Why Trump is good for American democracy
The need to contain the president has aroused a popular mobilisation that could outlive him
The election of Donald Trump could be one of the best things that ever happened to American democracy.
We say this even though we believe that Trump poses a genuine danger to our republican institutions and has done enormous damage to our country. He has violated political norms, weakened our standing in the world and deepened the divisions of an already sharply torn nation.
But precisely because the Trump threat is so profound, he has jolted much of the country to face problems that have been slowly eroding our democracy. And he has aroused a popular mobilisation that may far outlast him.
Many of the trends that led to Trump’s election have been with us for years; he has created a crisis by pushing them to their alarming endpoints. Political norms have been decaying for decades, but Trump has eschewed norms altogether. One reading is that there will be no going back from the diminished public life he has created.
The steady radicalisation of the conservative movement since the 1960s paved the way for Trump by undermining trust in government and promoting a sense that public officials are not interested in solving the problems of everyday Americans. This was a successful strategy for the Republican Party, but it produced the least-qualified and least-appropriate president in the nation’s history.

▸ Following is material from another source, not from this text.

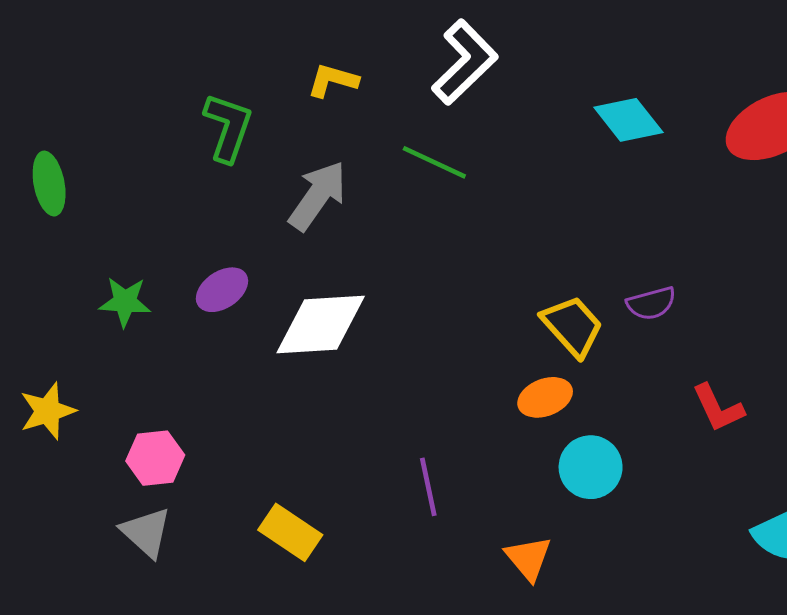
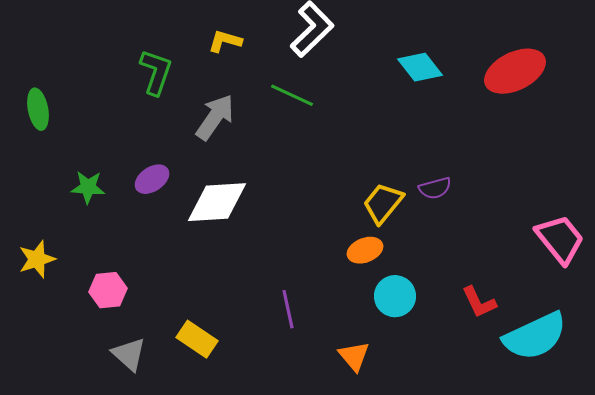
yellow trapezoid: (572, 326) -> (383, 203), turned -99
red L-shape: (718, 408) -> (479, 302), moved
gray triangle: (146, 532) -> (129, 354), moved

While many Republicans remain in denial, hoping that Trump will deliver them policy victories and court seats, some of them are starting to reexamine their consciences.
The Republicans’ failure to pass any major piece of their legislative agenda, despite their control of the presidency and both houses of Congress, is a sign that tea partyism provides no plausible path to governing. A purely anti-government creed is out of touch with an American majority that may mistrust government but still expects it to provide significant services, social protections and help in time of catastrophe. We have seen this in the backlash to the efforts to repeal Obamacare. Republicans are scrambling now to pass another destructive repeal bill that would leave millions without health insurance, simply because the congressional majority is desperate for a legislative victory. But it has already lost the battle for public opinion.
The Trump era has pushed corporate leaders out of their comfort zones, too. The mass resignations of chief executives from White House business advisory groups in the wake of Trump’s shamefully equivocal remarks about the violence in Charlottesville were one sign of this.
And Trump’s victory has led to soulsearching in the media. The election was a near-perfect case study in the dangers of false equivalence, as Hillary Clinton’s significant but certainly not disqualifying problems were often portrayed as more or less comparable to Trump’s obvious inappropriateness for the presidency, his hateful rhetoric and his astonishingly long list of scandals. But many of the country’s leading news organisations have covered the Trump White House’s lying and evasions with straightforward vigour. If Trump has exacerbated the problem of media echo chambers he has also created a newly powerful constituency that cherishes a free press — witness the soaring digital circulation numbers of The Washington Post, The New York Times and many other media outlets.
The Trump jolt has done more than force the country to a necessary reckoning. It has also called forth a wave of activism, organising and a new engagement by millions of Americans in politics at all levels.
Large-scale demonstrations are part of the response, and so are grass-roots efforts to confront their legislators at town halls and any other venues where politicians can be found. They have won concrete victories against Trump’s agenda and have changed minds, most dramatically on Obamacare.
The need to contain Trump has given life to new forms of organisation. People of faith, across traditions, have stood up for the most vulnerable in confronting measures that have targeted immigrants. Lawyers have organised to combat the president’s travel bans, to protect the rights of undocumented individuals and to challenge Trump’s financial conflicts of interest. Will these initiatives lead to a sustained project? Will they build a new politics that acts as a counter to Trumpism and survive beyond his time in office? The evidence is promising.
Many of the new groups are developing models of citizen activism designed to promote lasting engagement. The largest, Indivisible, amassed several thousand local chapters across the country with astonishing speed.
Swing Left, another group formed in the aftermath of the 2016 election, is helping to connect progressives living in comfortably blue districts with opportunities to support Democratic congressional candidates in nearby swing districts. And #KnockEveryDoor is recruiting and training volunteers to canvas in their communities.
To a greater degree than before, left-of-centre issue-based advocacy groups are uniting behind a broad progressive agenda. At the women’s marches in January, the many signs calling for gender equality and reproductive justice were joined by placards opposing voter suppression. This ecumenical spirit has continued.
Perhaps the clearest sign of longterm commitment has been the surge in the recruitment of candidates for public office, especially among younger activists. A broad and powerful movement has arisen to defeat Trump and Trumpism. Its success will be a triumph worthy of celebration.
But this is not just an end in itself. It is also an essential first step toward a new politics. It will be a politics that takes seriously the need to solve the problems Trump has exposed. It will nurture our dedication to the raucous but ultimately unifying project of democratic self-government. For it is our shared commitment to republican institutions and democratic values that makes us one nation. —Washington Post Writers Group
The Trump jolt has done more than force the country to a necessary reckoning. It has also called forth a wave of activism, organising and, perhaps most important, a new engagement by millions of Americans in politics at all levels.